The independence and autonomy of Board directors, management and conduct of the business affairs of the corporations is unaffected by the Act, as is policy direction to Crowns.
Other provisions set out duties of the Board which include periodic review of strategic plans, corporate performance, and if applicable public accountability meetings. General accountability reporting includes requiring audited financial statements and quarterly and annual reporting. An example of a good governance disclosure practice, at Manitoba Hydro, can be found at www.hydro.mb.ca/about_us/csp_2006/csp_2006.shtml for strategic plans and annual report governance disclosure. A good example of quarterly financial reporting required by the Act, at Manitoba Public Insurance, can be found at http://www.mpi.mb.ca/english/newsroom/quarterly.html
Organizations subject to the Act are also required to establish Audit committees for which the duties are defined.

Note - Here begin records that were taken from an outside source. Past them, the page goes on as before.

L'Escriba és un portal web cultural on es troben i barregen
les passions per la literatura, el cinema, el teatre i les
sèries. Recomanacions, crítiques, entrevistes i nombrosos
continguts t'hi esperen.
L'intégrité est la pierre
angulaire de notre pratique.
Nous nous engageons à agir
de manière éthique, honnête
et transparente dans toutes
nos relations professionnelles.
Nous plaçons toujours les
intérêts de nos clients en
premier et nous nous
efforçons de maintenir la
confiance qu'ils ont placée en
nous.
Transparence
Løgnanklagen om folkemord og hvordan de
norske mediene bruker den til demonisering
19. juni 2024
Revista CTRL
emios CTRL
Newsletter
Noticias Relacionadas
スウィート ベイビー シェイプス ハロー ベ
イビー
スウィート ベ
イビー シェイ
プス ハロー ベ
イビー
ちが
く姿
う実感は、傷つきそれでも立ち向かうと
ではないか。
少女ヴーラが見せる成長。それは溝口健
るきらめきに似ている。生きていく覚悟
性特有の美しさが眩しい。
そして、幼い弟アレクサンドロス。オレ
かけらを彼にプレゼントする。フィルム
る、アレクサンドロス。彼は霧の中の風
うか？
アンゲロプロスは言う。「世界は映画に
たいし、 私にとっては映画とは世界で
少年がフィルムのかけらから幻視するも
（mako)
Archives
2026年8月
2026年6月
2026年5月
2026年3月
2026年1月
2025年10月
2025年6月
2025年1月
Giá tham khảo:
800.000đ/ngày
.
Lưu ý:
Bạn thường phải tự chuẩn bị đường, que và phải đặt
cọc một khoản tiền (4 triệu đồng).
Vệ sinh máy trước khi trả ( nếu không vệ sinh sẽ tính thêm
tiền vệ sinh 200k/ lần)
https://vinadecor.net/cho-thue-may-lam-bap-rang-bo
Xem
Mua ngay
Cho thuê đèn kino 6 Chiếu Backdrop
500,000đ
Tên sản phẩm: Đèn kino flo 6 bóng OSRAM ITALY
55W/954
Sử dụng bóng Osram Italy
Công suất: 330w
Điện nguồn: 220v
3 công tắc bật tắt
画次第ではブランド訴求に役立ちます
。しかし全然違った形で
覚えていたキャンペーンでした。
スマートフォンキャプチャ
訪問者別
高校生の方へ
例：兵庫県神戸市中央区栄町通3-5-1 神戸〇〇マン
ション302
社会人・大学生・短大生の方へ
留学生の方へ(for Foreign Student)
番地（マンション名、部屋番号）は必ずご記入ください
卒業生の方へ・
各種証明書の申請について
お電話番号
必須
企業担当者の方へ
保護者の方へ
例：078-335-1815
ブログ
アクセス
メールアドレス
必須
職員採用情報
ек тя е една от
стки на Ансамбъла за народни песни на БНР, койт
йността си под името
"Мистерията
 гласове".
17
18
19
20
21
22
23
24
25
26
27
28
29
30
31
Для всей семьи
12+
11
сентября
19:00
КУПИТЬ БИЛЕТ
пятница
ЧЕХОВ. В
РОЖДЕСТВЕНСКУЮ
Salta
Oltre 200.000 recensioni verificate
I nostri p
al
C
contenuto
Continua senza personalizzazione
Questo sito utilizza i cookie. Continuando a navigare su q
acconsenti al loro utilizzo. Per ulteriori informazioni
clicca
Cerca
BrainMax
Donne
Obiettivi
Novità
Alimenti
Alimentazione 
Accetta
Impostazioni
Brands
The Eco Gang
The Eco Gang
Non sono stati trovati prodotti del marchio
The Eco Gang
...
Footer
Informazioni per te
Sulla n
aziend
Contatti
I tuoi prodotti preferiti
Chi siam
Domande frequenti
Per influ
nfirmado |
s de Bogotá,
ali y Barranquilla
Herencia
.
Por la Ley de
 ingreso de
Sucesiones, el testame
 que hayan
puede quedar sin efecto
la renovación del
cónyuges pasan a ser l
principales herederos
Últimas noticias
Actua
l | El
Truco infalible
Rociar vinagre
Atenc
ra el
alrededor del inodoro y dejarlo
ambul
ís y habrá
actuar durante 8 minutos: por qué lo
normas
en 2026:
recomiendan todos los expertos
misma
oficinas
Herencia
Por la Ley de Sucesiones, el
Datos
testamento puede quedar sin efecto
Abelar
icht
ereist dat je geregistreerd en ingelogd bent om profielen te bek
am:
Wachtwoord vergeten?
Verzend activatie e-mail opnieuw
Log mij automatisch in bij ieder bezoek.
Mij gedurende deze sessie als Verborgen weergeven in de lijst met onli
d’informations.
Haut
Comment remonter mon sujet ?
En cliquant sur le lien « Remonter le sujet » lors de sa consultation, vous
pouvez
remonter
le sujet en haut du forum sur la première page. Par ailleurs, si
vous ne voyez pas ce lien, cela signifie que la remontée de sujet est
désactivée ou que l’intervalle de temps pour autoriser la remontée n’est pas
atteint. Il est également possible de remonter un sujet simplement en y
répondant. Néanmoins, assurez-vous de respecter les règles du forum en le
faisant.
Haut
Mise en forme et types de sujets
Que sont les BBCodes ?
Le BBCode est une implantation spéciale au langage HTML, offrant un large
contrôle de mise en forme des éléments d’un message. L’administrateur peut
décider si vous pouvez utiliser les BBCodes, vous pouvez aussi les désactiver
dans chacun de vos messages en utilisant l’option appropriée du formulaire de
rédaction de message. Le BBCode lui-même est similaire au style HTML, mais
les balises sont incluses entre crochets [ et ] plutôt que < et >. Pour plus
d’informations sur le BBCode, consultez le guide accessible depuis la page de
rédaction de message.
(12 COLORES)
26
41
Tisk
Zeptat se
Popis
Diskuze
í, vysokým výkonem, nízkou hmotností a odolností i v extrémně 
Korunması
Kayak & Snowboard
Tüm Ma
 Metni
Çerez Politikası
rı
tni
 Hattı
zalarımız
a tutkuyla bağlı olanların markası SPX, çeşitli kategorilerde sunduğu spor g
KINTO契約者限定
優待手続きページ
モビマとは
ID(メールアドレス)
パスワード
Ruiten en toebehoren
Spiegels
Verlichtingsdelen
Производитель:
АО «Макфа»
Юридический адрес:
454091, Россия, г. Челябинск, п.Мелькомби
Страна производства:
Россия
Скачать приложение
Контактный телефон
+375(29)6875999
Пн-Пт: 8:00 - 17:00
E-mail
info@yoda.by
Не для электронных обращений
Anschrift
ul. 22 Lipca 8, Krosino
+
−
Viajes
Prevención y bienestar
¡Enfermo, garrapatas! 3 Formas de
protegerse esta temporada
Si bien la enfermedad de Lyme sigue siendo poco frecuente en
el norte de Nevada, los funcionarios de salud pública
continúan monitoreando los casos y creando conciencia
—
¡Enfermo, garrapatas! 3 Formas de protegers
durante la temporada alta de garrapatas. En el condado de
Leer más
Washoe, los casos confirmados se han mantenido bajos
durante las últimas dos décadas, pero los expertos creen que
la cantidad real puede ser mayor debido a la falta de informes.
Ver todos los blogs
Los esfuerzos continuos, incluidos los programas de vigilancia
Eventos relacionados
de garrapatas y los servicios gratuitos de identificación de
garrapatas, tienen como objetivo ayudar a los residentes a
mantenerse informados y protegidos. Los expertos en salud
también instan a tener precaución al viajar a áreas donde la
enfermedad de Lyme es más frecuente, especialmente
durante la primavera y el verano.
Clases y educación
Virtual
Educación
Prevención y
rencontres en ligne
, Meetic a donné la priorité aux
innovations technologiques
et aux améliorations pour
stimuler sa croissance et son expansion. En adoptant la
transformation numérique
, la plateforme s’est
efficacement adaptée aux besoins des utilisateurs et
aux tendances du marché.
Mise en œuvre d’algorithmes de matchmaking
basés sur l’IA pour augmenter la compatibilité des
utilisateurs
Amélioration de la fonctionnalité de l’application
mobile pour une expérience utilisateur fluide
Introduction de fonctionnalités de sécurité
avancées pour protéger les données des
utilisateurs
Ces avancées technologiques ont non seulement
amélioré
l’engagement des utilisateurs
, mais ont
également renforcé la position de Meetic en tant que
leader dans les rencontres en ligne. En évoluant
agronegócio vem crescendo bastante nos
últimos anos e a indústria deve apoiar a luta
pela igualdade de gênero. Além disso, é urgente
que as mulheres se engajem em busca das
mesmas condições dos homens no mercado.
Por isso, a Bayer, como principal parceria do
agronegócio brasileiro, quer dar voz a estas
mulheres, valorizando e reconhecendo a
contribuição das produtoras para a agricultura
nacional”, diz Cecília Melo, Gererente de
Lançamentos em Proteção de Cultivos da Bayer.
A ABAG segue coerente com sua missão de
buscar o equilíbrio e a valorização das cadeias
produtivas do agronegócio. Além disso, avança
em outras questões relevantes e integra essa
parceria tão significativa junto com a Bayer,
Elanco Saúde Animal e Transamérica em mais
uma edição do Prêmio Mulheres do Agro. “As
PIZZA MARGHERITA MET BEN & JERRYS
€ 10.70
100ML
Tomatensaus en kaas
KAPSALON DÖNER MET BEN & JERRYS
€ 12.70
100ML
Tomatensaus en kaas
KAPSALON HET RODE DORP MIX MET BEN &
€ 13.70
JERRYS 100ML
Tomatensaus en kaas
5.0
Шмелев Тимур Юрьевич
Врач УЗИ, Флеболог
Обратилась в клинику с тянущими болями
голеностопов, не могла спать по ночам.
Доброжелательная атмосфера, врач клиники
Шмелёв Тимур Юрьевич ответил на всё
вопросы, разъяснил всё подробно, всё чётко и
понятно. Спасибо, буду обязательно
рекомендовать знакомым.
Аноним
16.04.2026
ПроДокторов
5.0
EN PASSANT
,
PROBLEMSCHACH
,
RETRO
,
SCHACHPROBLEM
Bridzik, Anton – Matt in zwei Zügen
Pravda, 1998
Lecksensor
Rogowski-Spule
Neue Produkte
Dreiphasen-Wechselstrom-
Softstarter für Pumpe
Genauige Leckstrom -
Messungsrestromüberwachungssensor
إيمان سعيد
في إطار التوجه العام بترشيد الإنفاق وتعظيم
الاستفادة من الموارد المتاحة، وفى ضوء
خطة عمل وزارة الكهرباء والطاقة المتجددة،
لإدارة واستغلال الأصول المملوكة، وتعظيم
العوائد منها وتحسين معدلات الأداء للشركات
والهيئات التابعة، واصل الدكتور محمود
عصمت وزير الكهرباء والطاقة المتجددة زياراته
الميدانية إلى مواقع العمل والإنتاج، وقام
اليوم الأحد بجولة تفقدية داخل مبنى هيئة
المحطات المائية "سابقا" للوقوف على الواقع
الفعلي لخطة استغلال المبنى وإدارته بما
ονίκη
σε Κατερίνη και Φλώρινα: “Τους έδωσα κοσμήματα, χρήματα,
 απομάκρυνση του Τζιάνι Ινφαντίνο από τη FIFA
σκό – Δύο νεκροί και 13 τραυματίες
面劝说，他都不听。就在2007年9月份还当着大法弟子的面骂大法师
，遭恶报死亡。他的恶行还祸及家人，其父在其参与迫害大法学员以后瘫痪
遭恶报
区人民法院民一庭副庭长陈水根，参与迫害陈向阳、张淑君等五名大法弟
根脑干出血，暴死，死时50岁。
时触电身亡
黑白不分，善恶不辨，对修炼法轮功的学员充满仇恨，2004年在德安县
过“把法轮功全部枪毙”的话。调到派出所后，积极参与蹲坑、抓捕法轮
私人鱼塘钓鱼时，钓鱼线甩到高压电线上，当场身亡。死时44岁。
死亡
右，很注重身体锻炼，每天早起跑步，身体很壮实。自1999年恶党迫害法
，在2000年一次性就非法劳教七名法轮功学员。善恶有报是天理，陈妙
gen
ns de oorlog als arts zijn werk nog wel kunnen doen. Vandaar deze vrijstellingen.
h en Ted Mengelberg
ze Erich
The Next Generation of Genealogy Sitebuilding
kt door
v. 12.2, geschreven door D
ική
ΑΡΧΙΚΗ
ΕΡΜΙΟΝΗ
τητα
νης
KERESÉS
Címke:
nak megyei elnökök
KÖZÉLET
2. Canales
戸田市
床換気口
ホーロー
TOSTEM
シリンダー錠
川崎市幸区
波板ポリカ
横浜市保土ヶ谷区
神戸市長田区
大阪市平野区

This is particularly relevant given the trend of increased focus and attention on the role of audit committees in governance best practices.
Crown corporations can be added to the Act at the discretion of Government through legislation or by regulation.
Crown Corporation, Agency, Commission Boards
Appointments to Boards are made by the Government and is not a public process in Manitoba. Crowns Boards Agencies and Commissions unit assists Government in the process. Some Crowns' enabling legislation may provide requirements about the number of directors and terms.
Board renumeration is set by the Government and varies between organizations. Remuneration is typically outlined in the Appointment Order-In-Council.
Each Board of Directors of the Crowns under Council's purview sets their own process for Board evaluation. Some have implemented self assessment processes and others are developing evaluation processes.
Government - Crown Agency Relationship
The primary relationship between government and Crown Agencies is fostered by the Minister Responsible for the Crown and the Chair of the Board.
Government direction to Crown Boards has not been formalized.
Crown Agency Performance Planning and Reporting
(http://www.crowncc.mb.ca/page10.html)
Statutory requirements include tabling of annual reports and quarterly reports for major commercial crowns.
Performance measurement and reporting is voluntary and for most major Crowns is guided by Council's 2001 Report on Performance Measurement and Reporting. Key elements of a good practice system can be viewed on our web site noted above.
As part of Council's duties an annual review is conducted by Council covering the duties outlined in the Act.
Crown Agency Executive Compensation and Labour Relations
Executive compensation and evaluation is the responsibility of Board of Directors. A Planning and Compensation Committee of Cabinet and/or Minister may be consulted by the Board on these matters. Council conducts an annual survey of CEO compensation and provides it to Government for information.